▸ TASK INSTRUCTIONS
Which lines have the string "right"? Copy all of them from the entries below.

▸ Bounding box coordinate data
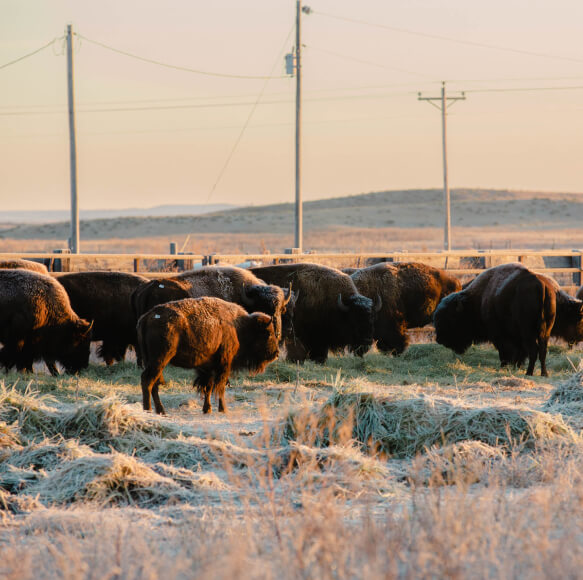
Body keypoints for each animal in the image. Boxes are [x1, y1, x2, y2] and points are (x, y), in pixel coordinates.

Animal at [139, 296, 280, 414]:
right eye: (268, 334)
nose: (276, 353)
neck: (239, 326)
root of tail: (147, 317)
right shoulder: (224, 364)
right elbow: (220, 387)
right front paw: (223, 409)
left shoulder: (207, 368)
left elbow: (208, 387)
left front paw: (207, 409)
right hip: (160, 359)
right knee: (148, 380)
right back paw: (149, 409)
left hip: (153, 362)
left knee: (154, 383)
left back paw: (160, 410)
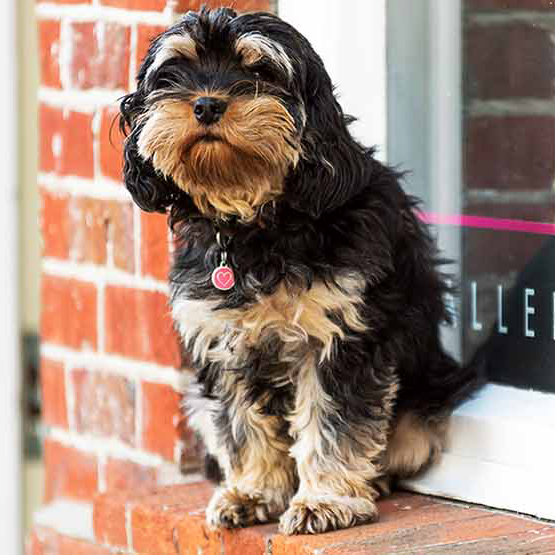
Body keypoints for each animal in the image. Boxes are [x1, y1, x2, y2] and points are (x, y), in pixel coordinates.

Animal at [119, 6, 484, 536]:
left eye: (258, 71)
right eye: (177, 72)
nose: (206, 104)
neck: (258, 223)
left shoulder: (340, 336)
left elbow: (332, 424)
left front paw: (324, 501)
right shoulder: (224, 343)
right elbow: (243, 426)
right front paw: (252, 492)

▸ FINAL ANSWER
right eye: (268, 334)
right shoulder: (224, 364)
right elbow: (220, 387)
right front paw: (223, 409)
right hip: (160, 359)
right knee: (148, 380)
right back paw: (149, 409)
right eye: (177, 72)
right shoulder: (224, 343)
right elbow: (243, 426)
right front paw: (252, 492)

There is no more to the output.